Passage shown section start
G&H  Could you describe the design and principal findings of your recent study on salvage PD stenting?

MF In this study of approximately 3000 ERCPs performed over a several year interval, 14 patients in whom severe post-ERCP pancreatitis was predicted (systemic inflammatory response syndrome [SIRS] and Bedside Index for Severity of Pancreatitis score of ≥3) underwent immediate repeat ERCP to place a PD stent if none had been placed or to replace a PD stent that had outwardly migrated prematurely. There was prompt and dramatic resolution of post-ERCP pancreatitis by pain score, amylase/lipase levels, and resolution of SIRS.

 

G&H  What are your recommendations to ERCP endoscopists based on this study?
Passage shown section end
• **Actions to take**:
1/ According to the interview on salvage PD stenting, how many patients with predicted severe post-ERCP pancreatitis underwent immediate repeat ERCP?
2/ Set down everything from "MF In this study" down to "resolution of SIRS." in the interview on salvage PD stenting, word for word.
The items that come next are not needed.
Listed entries section start
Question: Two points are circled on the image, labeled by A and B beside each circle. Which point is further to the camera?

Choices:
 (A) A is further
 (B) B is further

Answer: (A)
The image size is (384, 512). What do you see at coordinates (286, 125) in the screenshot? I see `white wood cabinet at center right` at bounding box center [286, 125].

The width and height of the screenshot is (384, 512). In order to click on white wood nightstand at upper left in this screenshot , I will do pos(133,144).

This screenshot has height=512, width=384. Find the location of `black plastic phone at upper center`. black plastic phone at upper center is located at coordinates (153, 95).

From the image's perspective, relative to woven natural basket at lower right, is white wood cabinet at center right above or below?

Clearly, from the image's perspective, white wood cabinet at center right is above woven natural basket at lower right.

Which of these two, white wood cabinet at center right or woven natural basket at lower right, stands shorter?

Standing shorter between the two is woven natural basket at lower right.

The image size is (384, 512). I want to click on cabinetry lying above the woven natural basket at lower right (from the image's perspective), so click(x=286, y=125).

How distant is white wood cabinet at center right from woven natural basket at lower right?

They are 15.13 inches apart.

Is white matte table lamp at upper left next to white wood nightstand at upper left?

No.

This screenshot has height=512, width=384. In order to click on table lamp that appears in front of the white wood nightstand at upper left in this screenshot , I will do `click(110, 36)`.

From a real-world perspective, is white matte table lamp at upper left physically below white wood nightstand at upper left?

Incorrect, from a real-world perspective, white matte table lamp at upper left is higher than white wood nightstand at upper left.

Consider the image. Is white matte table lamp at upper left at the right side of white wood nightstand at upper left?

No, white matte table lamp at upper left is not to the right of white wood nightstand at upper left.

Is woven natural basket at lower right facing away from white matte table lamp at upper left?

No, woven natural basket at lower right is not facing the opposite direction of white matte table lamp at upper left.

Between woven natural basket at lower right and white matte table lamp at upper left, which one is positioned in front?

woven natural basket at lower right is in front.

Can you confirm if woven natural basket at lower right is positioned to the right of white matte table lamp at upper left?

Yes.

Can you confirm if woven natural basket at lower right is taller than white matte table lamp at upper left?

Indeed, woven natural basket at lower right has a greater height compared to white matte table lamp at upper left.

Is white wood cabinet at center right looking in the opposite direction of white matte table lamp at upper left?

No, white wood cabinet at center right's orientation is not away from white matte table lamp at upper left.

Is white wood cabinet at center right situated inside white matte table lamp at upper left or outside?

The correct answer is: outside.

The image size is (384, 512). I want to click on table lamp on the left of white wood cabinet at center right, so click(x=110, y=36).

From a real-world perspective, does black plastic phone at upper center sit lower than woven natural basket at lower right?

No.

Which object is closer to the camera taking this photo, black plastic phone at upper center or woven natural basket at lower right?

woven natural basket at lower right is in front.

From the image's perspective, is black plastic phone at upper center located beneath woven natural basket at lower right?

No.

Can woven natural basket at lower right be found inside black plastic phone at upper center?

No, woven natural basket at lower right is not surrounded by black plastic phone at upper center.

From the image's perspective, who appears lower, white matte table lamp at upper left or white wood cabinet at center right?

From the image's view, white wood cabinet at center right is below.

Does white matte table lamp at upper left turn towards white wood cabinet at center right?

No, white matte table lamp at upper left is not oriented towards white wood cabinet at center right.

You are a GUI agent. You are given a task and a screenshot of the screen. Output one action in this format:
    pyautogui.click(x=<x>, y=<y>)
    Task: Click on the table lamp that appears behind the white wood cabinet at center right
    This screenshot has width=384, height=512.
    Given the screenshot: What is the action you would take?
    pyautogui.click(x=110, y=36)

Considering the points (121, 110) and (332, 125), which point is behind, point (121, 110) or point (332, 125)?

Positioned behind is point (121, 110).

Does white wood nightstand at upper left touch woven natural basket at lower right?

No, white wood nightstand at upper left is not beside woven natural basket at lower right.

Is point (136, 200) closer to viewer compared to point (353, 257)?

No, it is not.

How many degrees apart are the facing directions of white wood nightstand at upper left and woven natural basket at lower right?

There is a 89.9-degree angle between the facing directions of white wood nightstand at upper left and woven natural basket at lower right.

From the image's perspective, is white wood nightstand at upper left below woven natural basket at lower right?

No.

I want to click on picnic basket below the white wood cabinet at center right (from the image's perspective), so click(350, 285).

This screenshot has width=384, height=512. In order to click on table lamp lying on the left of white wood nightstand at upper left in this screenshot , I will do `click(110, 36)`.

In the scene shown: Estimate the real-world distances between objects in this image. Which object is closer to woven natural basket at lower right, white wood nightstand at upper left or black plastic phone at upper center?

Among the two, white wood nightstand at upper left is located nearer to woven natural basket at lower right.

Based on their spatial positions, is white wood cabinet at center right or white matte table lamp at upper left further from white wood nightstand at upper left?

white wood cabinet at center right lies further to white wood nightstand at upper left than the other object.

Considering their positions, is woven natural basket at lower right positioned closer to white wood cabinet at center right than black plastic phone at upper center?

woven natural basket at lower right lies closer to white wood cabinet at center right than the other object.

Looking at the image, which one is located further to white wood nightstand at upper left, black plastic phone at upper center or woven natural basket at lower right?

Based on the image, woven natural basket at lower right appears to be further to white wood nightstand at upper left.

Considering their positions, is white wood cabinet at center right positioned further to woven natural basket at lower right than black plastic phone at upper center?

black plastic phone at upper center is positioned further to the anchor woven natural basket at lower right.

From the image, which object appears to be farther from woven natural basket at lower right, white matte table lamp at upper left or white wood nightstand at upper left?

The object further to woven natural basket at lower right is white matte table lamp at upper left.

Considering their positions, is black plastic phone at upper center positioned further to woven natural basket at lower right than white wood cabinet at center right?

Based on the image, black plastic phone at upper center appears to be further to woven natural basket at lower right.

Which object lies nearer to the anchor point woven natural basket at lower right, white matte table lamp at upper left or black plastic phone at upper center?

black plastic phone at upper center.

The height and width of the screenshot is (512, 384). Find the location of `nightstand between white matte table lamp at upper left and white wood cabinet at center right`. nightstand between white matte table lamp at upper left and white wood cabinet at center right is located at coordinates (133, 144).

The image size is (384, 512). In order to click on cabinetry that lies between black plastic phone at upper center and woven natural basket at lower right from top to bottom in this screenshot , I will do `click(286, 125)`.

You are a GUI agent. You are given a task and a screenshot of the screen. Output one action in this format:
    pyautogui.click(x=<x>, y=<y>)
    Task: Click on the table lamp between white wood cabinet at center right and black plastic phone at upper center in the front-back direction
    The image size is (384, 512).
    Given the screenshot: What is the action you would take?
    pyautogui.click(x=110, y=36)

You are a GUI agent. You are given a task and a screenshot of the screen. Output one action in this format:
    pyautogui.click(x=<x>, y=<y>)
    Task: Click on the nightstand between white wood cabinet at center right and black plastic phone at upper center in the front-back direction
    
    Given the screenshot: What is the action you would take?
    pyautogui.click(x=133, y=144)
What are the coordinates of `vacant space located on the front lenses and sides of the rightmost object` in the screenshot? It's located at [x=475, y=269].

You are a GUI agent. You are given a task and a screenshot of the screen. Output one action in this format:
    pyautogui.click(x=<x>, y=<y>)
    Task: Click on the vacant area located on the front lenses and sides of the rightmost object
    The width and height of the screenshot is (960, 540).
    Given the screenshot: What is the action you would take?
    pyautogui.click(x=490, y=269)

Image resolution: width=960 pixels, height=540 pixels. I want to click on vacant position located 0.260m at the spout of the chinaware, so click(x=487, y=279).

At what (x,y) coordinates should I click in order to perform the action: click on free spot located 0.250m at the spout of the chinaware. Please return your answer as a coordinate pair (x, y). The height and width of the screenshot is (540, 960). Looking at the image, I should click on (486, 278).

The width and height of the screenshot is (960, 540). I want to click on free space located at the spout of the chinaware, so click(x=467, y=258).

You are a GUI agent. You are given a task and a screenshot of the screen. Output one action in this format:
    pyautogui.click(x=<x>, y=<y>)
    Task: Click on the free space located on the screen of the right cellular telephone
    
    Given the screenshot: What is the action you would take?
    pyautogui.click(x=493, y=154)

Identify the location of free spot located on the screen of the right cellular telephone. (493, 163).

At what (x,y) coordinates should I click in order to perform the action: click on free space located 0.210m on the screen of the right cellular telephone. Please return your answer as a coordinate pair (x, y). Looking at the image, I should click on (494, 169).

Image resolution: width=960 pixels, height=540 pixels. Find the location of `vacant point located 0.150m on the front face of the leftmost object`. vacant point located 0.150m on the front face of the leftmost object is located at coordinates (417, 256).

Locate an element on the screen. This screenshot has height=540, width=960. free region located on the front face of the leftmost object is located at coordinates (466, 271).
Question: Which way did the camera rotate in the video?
Listed entries section end
• **Answers below**:
1/ 14 patients

2/
MF In this study of approximately 3000 ERCPs performed over a several year interval, 14 patients in whom severe post-ERCP pancreatitis was predicted (systemic inflammatory response syndrome [SIRS] and Bedside Index for Severity of Pancreatitis score of ≥3) underwent immediate repeat ERCP to place a PD stent if none had been placed or to replace a PD stent that had outwardly migrated prematurely. There was prompt and dramatic resolution of post-ERCP pancreatitis by pain score, amylase/lipase levels, and resolution of SIRS.